What to produce:
Among the records, which lines hold the word "from"? Pick them out.

Source information:
::::::

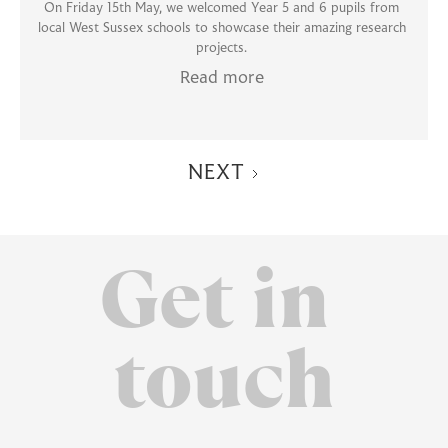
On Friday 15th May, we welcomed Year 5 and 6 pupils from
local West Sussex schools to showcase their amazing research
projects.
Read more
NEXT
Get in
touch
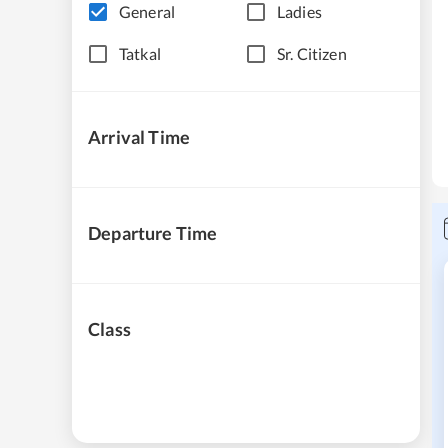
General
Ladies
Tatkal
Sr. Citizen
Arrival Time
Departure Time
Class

::::::

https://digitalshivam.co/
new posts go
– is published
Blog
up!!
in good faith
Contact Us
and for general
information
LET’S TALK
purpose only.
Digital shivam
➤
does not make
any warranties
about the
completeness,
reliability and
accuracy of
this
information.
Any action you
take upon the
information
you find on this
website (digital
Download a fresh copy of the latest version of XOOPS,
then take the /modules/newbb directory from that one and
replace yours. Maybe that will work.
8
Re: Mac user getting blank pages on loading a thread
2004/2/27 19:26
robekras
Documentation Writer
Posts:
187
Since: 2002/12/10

::::::

Result of the exercise:
On Friday 15th May, we welcomed Year 5 and 6 pupils from
then take the /modules/newbb directory from that one and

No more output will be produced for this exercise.